10. Can the governance system be captured?
CORE (Consensus Optimization & Readiness Engine) uses a four-tier constitutional model with escalating thresholds (0.60 to 0.95). Higher-tier changes require extended monitoring windows and multi-epoch sustained stability. Emergency powers (T0) require dual supermajority (80% validators AND 90% stake) and are scope-locked to consensus-critical fixes only. SAFE_MODE freezes high-tier changes during instability.
11. What is SAFE_MODE?
SAFE_MODE is an automatic system stabilization protocol triggered by network instability indicators (block production drops, fork rate spikes, slashing anomalies). It freezes all governance changes above Path-level (T1), applies economic dampening, and allows only forward-corrective updates until stability metrics recover.
12. What is DATE?
DATE (Debt Amortized Time-Bound Extinguishment) is a transparent accounting architecture for acquiring and permanently retiring debt instruments through deterministic, time-bound processes. It converts fiat capital into the purchase of sovereign and distressed consumer debt at market prices. Performance depends entirely on market conditions — no specific outcomes are guaranteed.
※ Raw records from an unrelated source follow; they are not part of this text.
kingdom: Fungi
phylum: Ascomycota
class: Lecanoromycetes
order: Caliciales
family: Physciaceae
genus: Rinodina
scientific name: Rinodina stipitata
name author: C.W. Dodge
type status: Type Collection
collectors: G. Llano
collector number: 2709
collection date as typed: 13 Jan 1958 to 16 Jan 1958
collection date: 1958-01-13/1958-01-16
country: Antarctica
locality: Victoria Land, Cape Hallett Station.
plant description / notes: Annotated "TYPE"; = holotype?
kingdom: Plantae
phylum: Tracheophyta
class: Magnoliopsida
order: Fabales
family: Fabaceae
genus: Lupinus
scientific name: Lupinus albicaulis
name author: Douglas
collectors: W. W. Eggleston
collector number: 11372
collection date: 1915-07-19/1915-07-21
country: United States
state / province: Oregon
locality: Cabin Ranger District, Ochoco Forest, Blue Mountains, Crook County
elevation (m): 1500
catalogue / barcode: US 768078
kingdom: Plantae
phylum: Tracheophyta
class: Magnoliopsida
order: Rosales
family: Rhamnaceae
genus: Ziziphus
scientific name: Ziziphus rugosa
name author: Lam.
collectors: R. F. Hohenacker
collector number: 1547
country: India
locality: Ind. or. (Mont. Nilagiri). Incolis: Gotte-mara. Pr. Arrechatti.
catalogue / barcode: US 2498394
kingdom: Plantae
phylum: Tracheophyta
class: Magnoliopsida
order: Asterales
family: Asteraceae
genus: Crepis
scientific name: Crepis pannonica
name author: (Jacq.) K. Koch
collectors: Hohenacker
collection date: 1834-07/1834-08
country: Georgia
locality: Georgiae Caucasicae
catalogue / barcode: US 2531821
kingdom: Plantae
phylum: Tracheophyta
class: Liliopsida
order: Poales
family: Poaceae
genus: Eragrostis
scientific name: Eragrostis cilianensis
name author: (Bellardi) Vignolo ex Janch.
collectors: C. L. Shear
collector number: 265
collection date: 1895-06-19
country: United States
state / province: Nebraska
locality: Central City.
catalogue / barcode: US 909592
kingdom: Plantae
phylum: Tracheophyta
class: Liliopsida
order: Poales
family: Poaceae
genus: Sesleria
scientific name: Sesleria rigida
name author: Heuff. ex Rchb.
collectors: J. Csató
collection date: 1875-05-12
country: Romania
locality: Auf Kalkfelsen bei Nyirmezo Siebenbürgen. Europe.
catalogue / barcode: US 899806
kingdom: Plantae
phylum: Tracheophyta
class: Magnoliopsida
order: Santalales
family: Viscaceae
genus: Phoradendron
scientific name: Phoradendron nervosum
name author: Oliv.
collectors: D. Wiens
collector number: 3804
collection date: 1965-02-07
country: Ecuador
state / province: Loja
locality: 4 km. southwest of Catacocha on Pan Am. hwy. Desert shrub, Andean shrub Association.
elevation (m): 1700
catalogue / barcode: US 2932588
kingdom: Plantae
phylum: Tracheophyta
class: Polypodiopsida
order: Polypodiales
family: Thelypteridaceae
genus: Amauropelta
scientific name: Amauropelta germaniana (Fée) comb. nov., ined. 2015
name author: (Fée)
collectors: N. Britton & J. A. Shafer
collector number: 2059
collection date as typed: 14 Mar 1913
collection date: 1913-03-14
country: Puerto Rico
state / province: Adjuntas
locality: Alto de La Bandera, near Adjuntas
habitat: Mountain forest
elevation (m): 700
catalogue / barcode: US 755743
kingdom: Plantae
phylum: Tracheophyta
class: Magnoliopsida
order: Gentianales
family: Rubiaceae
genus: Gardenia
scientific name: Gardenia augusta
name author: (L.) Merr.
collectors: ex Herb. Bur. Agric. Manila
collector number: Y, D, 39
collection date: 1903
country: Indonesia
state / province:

13. How does the credit system work?
The UMX credit system provides collateral-backed overdraft facilities. Credit lines are fully collateralized by staked KNEX, bounded by configurable credit tiers. Default triggers automated collateral seizure. This is not fractional reserve banking — every credit extension is backed by locked collateral.
14. What is QORA?
QORA (Quadratic Open Readiness Architecture) is the protocol-level micro-taxation system. A 0.50% tax on UMX (Lumero, Ł) commerce funds seven public goods pools including medical, education, public safety, infrastructure, digital commons, community programs, and a Universal Maturity Fund. Pool allocations are governance-configurable and tracked on-chain.
15. Where can I use KnexCoin?
The protocol is currently in testnet phase with mainnet targeted for September 2026. Initial operations focus on Colombia. DLT does not target or solicit users in jurisdictions where digital asset activities may require regulatory authorization. Users are responsible for compliance with local laws.